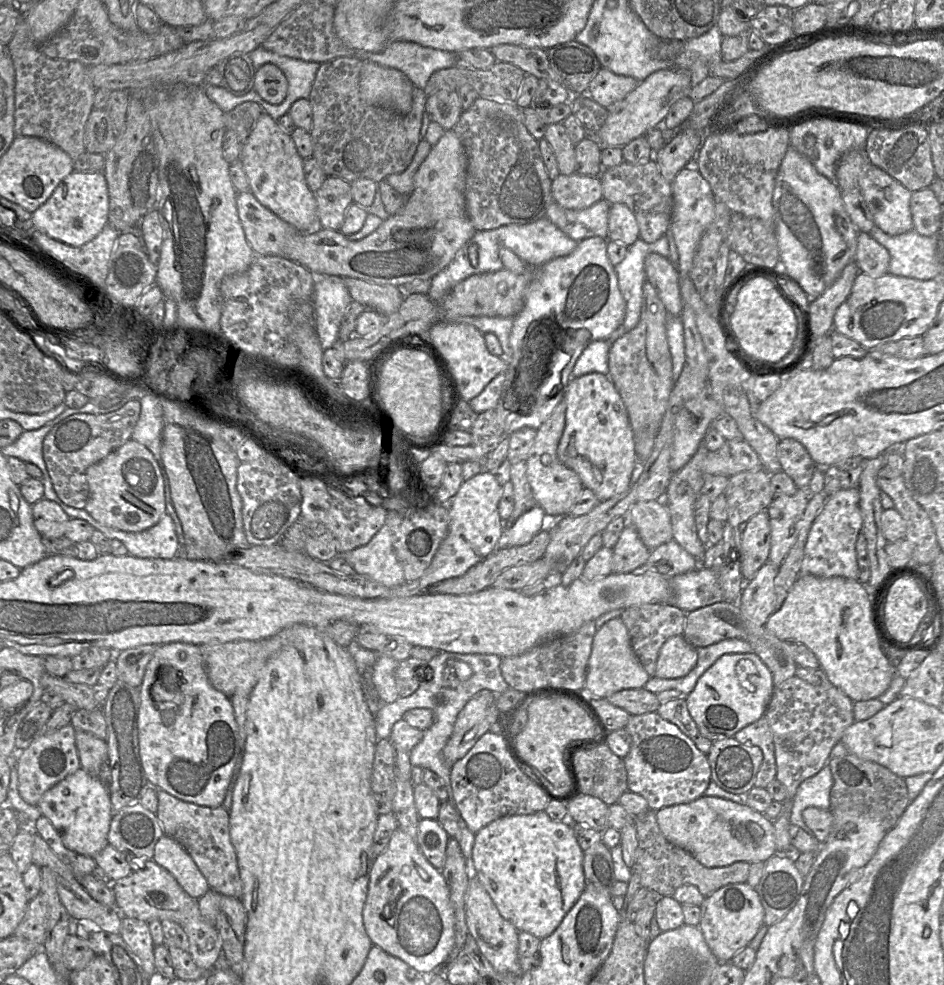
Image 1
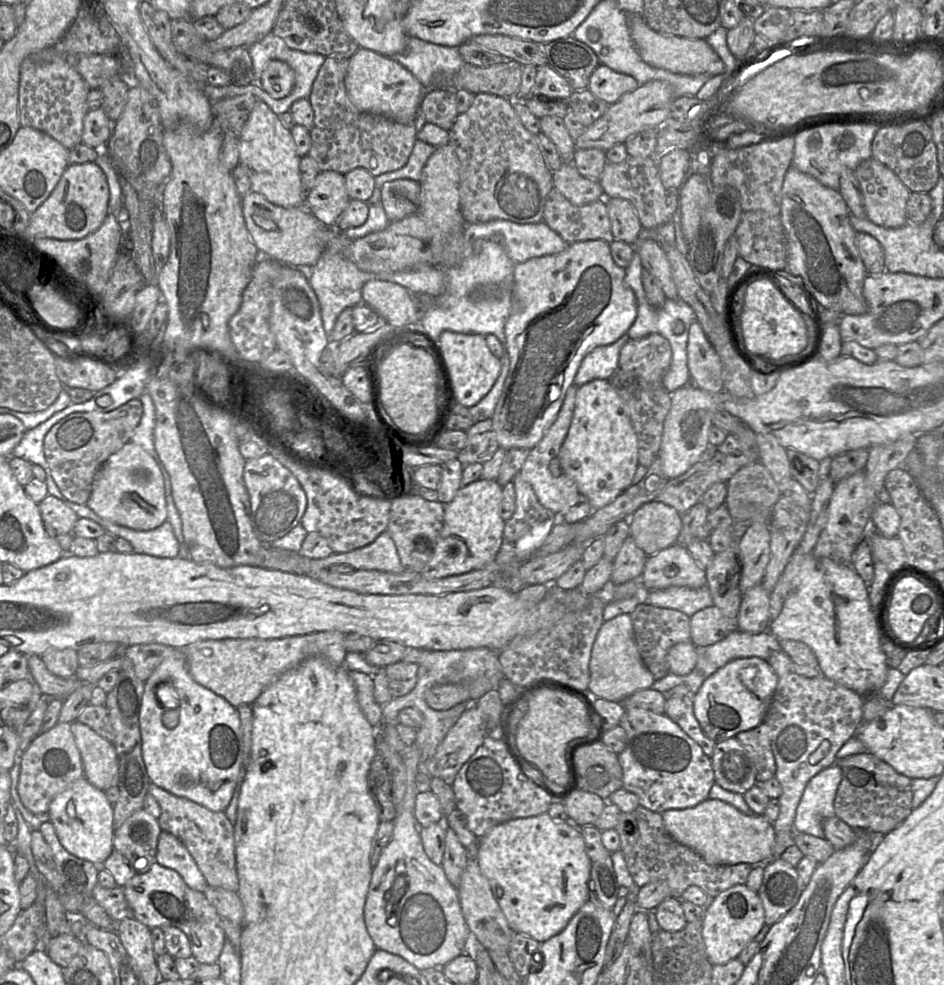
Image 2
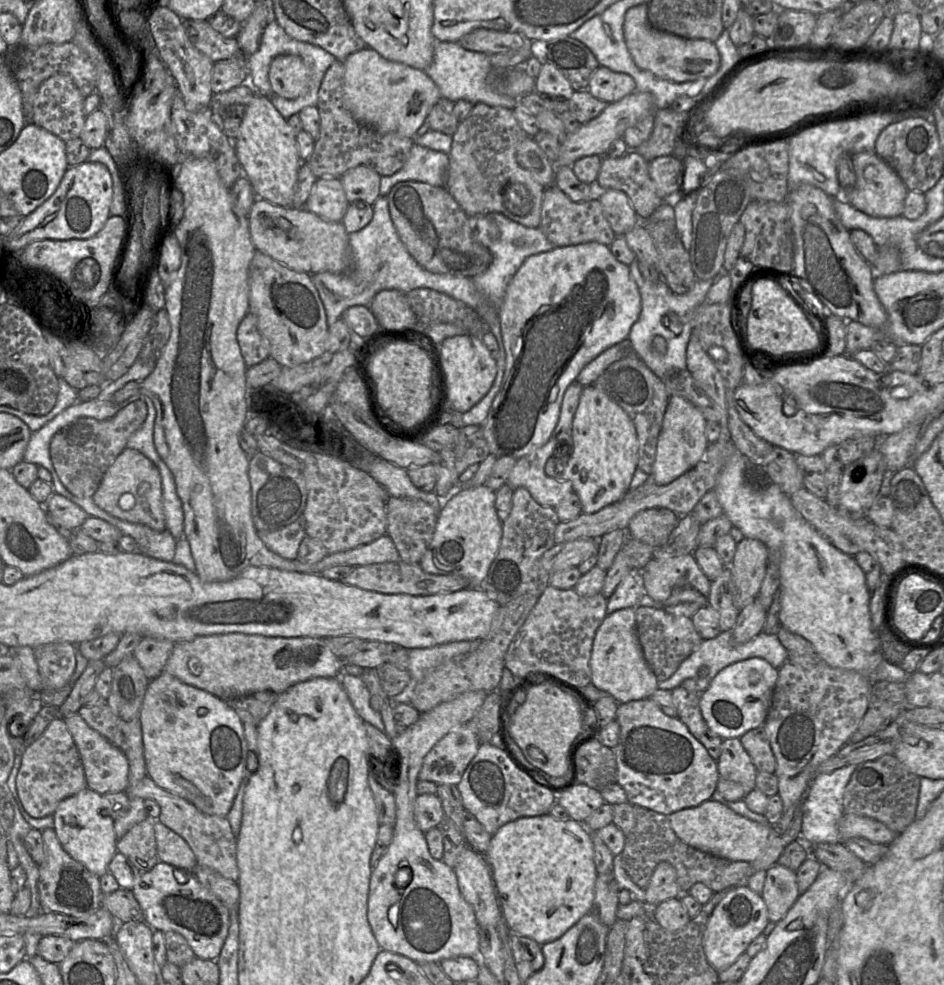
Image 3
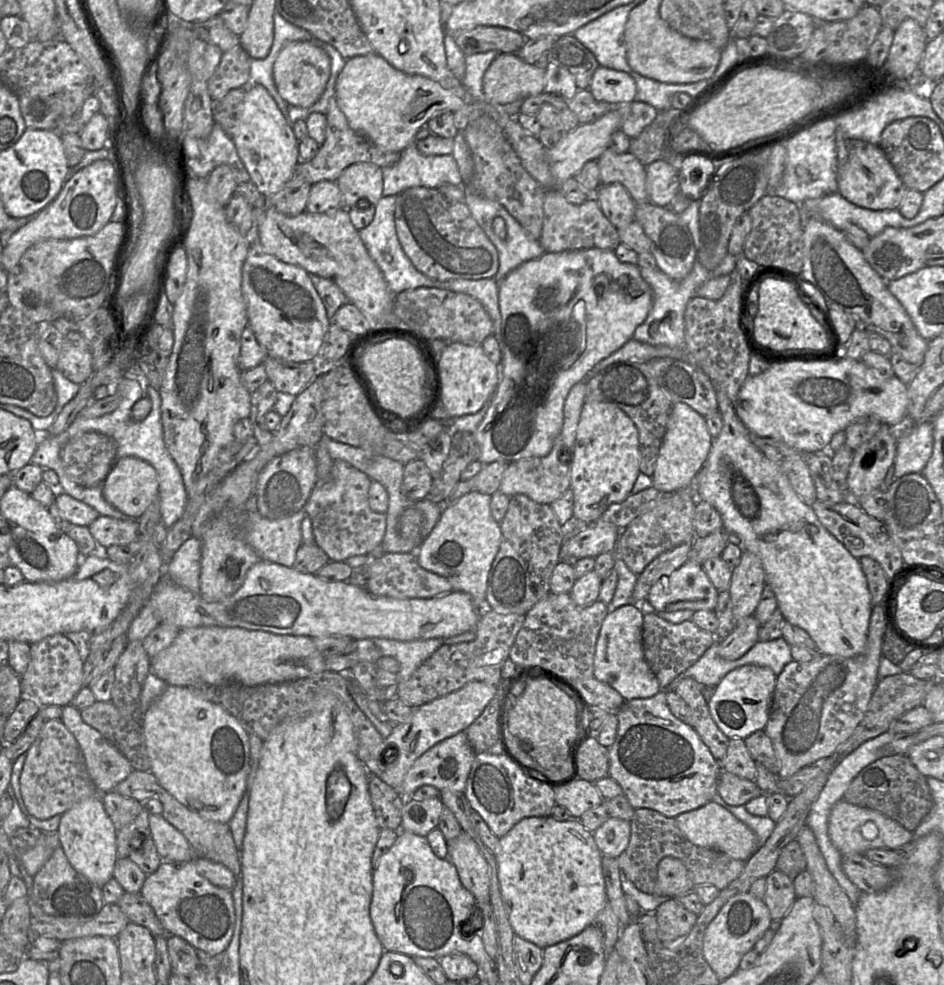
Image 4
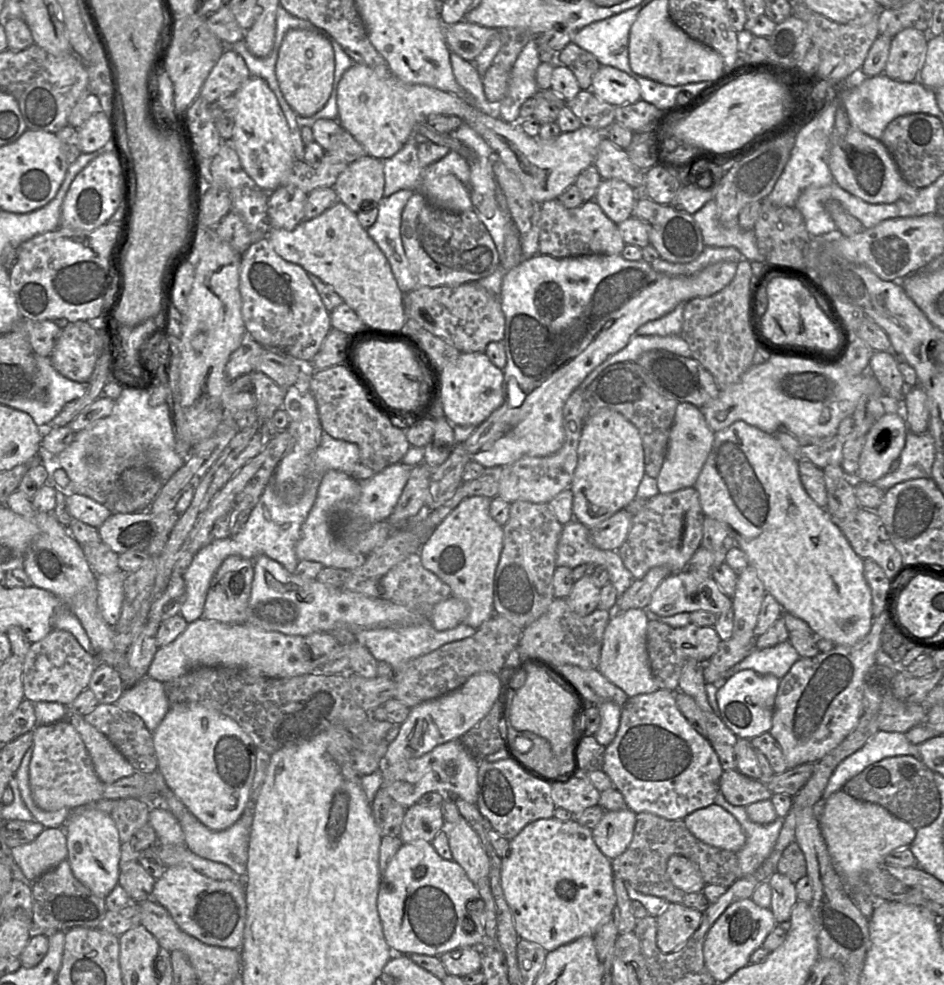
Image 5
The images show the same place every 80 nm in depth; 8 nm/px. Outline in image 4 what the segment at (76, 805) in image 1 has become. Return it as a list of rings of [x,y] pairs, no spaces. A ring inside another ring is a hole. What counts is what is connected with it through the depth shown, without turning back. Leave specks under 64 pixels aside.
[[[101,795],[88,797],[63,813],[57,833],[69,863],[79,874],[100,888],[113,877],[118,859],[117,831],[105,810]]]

= TASK PROMPT =
Could you reproduce the records above exactly, leaving out every picture?

= RESPONSE TO THIS EXERCISE =
Image 1
Image 2
Image 3
Image 4
Image 5
The images show the same place every 80 nm in depth; 8 nm/px. Outline in image 4 what the segment at (76, 805) in image 1 has become. Return it as a list of rings of [x,y] pairs, no spaces. A ring inside another ring is a hole. What counts is what is connected with it through the depth shown, without turning back. Leave specks under 64 pixels aside.
[[[101,795],[88,797],[63,813],[57,833],[69,863],[79,874],[100,888],[113,877],[118,859],[117,831],[105,810]]]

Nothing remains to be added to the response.